LayoutCollector.GetStartPageIndex gives wrong pagenumber when processed from Linux container deployed version if footnotes are present in document

Hi,

The below code gives the correct page number when it is tested in our local (i.e., Windows machine) but the same code gives wrong page number for some search text present in Word document when the same code is deployed to Linux container (microservices deployed in cert environment). I could notice that the wrong page number is when footnotes or endnotes are present in the document.

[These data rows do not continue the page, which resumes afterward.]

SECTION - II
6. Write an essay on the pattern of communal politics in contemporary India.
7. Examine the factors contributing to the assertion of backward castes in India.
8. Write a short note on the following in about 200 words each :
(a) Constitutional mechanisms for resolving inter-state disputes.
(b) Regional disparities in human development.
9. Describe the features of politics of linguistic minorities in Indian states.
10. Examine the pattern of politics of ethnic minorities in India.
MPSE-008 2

Code - string pagenumber = _collector.GetStartPageIndex(currentNode).ToString();

Could you please let me know if we have any workaround to fix this issue OR need to use different Aspose method/api to find page number of search text which works fine in all scenarios.

Regards,
Chetan

@KCSR The problem might occur because fonts used in your document are not available in the environment where you process the document.
As you may know, MS Word documents are flow documents and do not contain any information about document layout. The consumer applications, like MS Word or Open Office builds document layout on the fly. Aspose.Words uses it’s own layout engine to build document layout while rendering the document to fixed page formats (PDF, XPS, Image etc.). The same layout engine is used for providing document layout information via LayoutCollector and LayoutEnumerator classes.
To built proper document layout the fonts used in the original document are required. If Aspose.Words cannot find the fonts used in the document the fonts are substituted . This might lead into the layout difference (incorrect page number returned by LayoutCollector), since substitution fonts might have different font metrics. You can implement IWarningCallback to get a notification when font substitution is performed.

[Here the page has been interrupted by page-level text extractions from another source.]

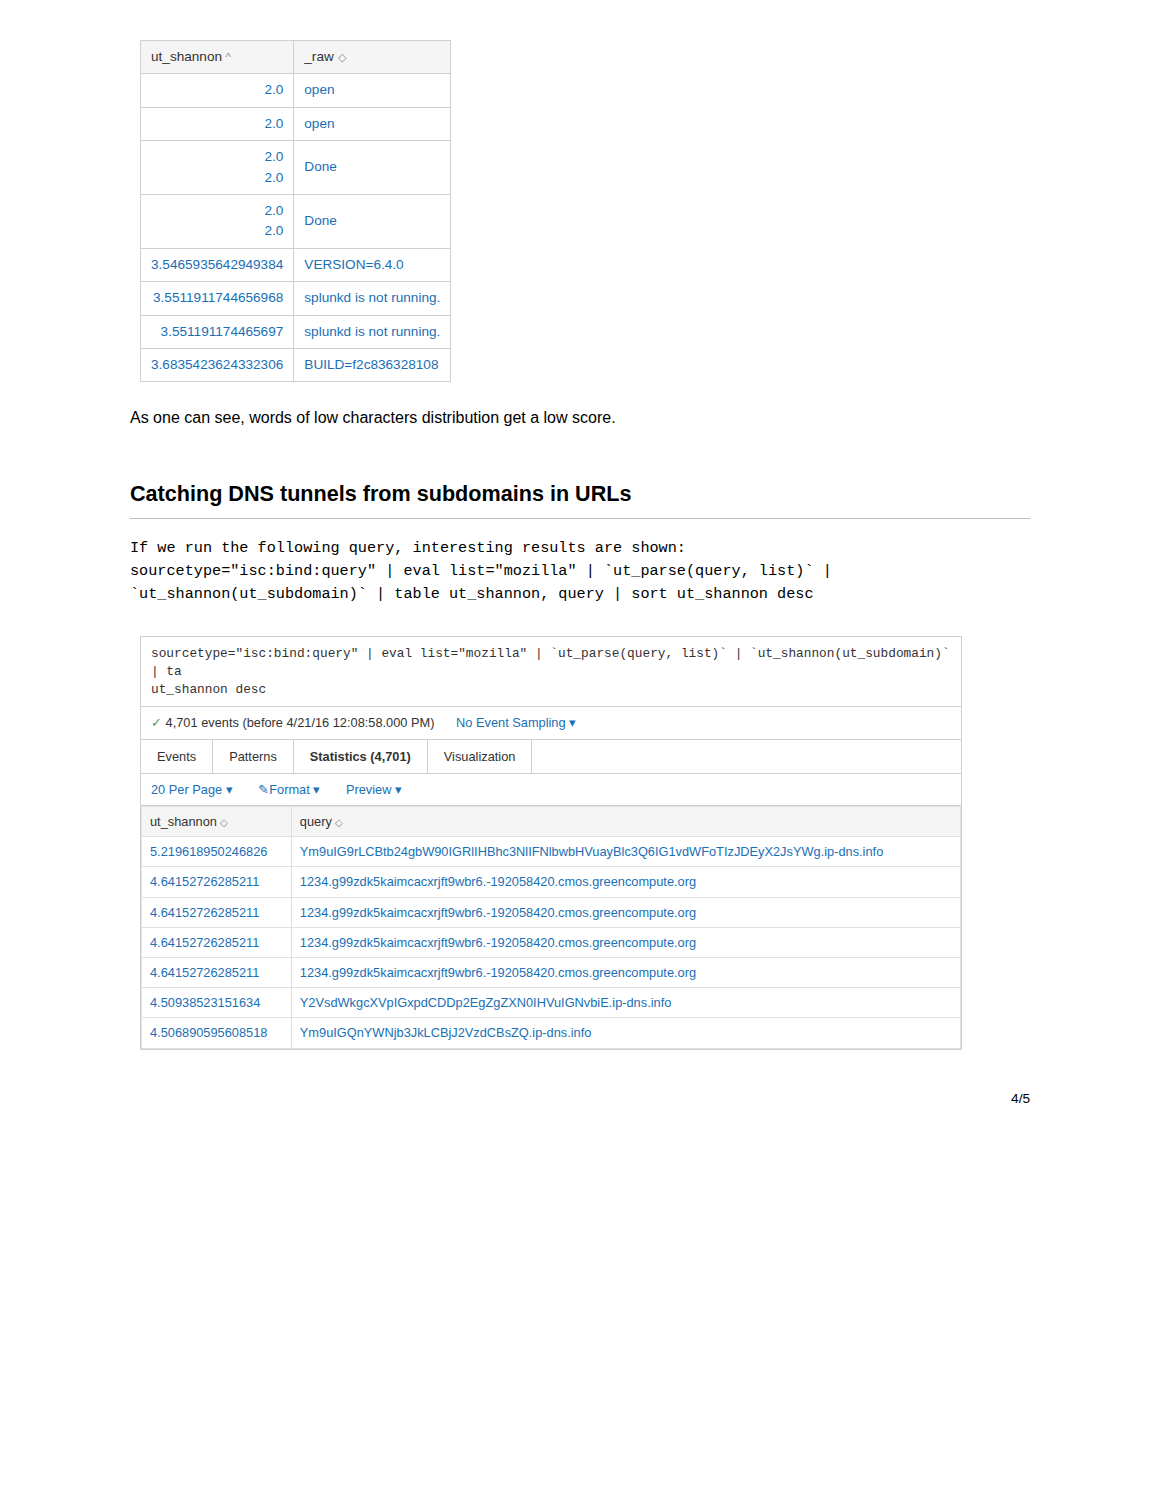| ut_shannon ^ | _raw ◇ |
| --- | --- |
| 2.0 | open |
| 2.0 | open |
| 2.0 2.0 | Done |
| 2.0 2.0 | Done |
| 3.5465935642949384 | VERSION=6.4.0 |
| 3.5511911744656968 | splunkd is not running. |
| 3.551191174465697 | splunkd is not running. |
| 3.6835423624332306 | BUILD=f2c836328108 |
As one can see, words of low characters distribution get a low score.
Catching DNS tunnels from subdomains in URLs
If we run the following query, interesting results are shown:
sourcetype="isc:bind:query" | eval list="mozilla" | `ut_parse(query, list)` |
`ut_shannon(ut_subdomain)` | table ut_shannon, query | sort ut_shannon desc
sourcetype="isc:bind:query" | eval list="mozilla" | `ut_parse(query, list)` | `ut_shannon(ut_subdomain)` | ta
ut_shannon desc
✓ 4,701 events (before 4/21/16 12:08:58.000 PM) No Event Sampling ▾
Events
Patterns
Statistics (4,701)
Visualization
20 Per Page ▾ ✎Format ▾ Preview ▾
| ut_shannon ◇ | query ◇ |
| --- | --- |
| 5.219618950246826 | Ym9uIG9rLCBtb24gbW90IGRlIHBhc3NlIFNlbwbHVuayBlc3Q6IG1vdWFoTIzJDEyX2JsYWg.ip-dns.info |
| 4.64152726285211 | 1234.g99zdk5kaimcacxrjft9wbr6.-192058420.cmos.greencompute.org |
| 4.64152726285211 | 1234.g99zdk5kaimcacxrjft9wbr6.-192058420.cmos.greencompute.org |
| 4.64152726285211 | 1234.g99zdk5kaimcacxrjft9wbr6.-192058420.cmos.greencompute.org |
| 4.64152726285211 | 1234.g99zdk5kaimcacxrjft9wbr6.-192058420.cmos.greencompute.org |
| 4.50938523151634 | Y2VsdWkgcXVpIGxpdCDDp2EgZgZXN0IHVuIGNvbiE.ip-dns.info |
| 4.506890595608518 | Ym9uIGQnYWNjb3JkLCBjJ2VzdCBsZQ.ip-dns.info |
4/5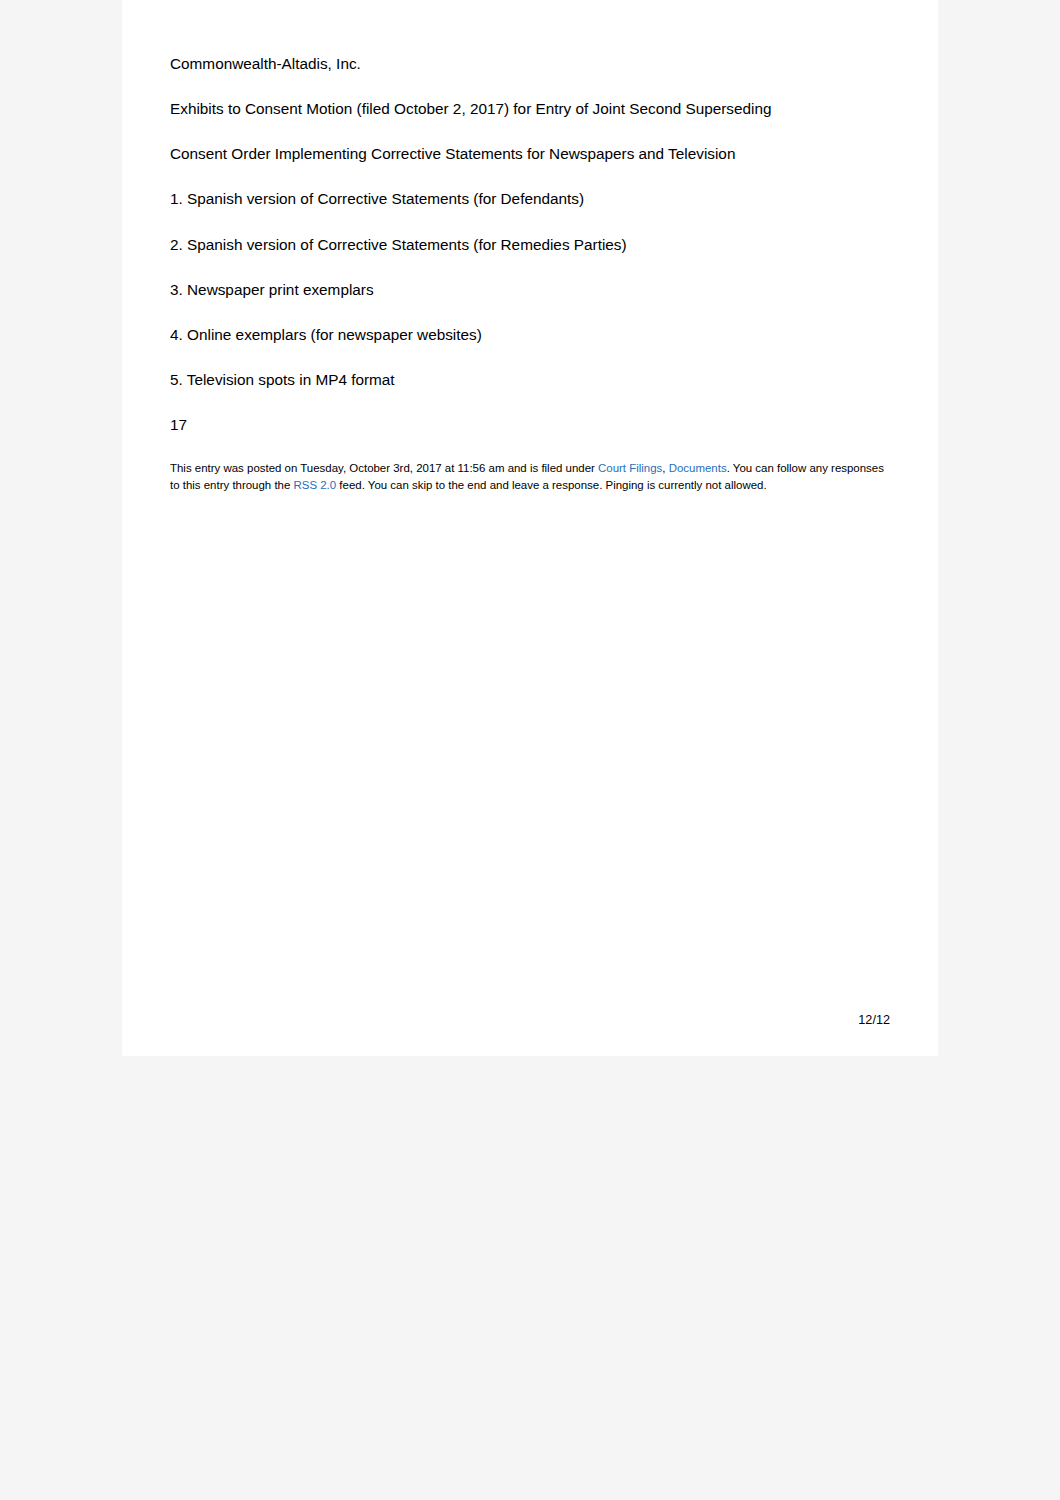Commonwealth-Altadis, Inc.
Exhibits to Consent Motion (filed October 2, 2017) for Entry of Joint Second Superseding
Consent Order Implementing Corrective Statements for Newspapers and Television
1. Spanish version of Corrective Statements (for Defendants)
2. Spanish version of Corrective Statements (for Remedies Parties)
3. Newspaper print exemplars
4. Online exemplars (for newspaper websites)
5. Television spots in MP4 format
17
This entry was posted on Tuesday, October 3rd, 2017 at 11:56 am and is filed under Court Filings, Documents. You can follow any responses to this entry through the RSS 2.0 feed. You can skip to the end and leave a response. Pinging is currently not allowed.
12/12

Thanks @alexey.noskov for reply.

Fonts used in the document are “Arial” and “Times New Roman” which are most common ones. I think these fonts will also be available in environment in which we process the document.

After looking at your comment I made some R&D on the test document and below are my findings -

  1. I Checked the font of the test document - It was of mixed fonts, most of the text in document are in “Arial” and in footnotes some part (i.e., footnote number) is in Times New Roman and remaining footnotes part are in Arial this might be because when the footnotes were added by someone they would have copied the text might from the same document and pasted in footnote section so it would have pasted along with the same format. - When I process this document, I can see wrong page numbers.

  2. I removed all the footnotes from the test document, then I processed the document and found that the page numbers were coming up correctly. This shows that there is some issue with how footnotes are added.

  3. Now manually I tried to add footnotes in all pages in test document (which had 4 pages), When I click on “References” tab in Word document and “Insert Footnote”, it inserted footnote number which is of font “Times New Roman” I think this is default behavior of Word and then I manually typed the footnote text so that entire footnote will be in same font which is “Times New Roman”. I saved this document, processed it and found that page numbers were showing up correctly.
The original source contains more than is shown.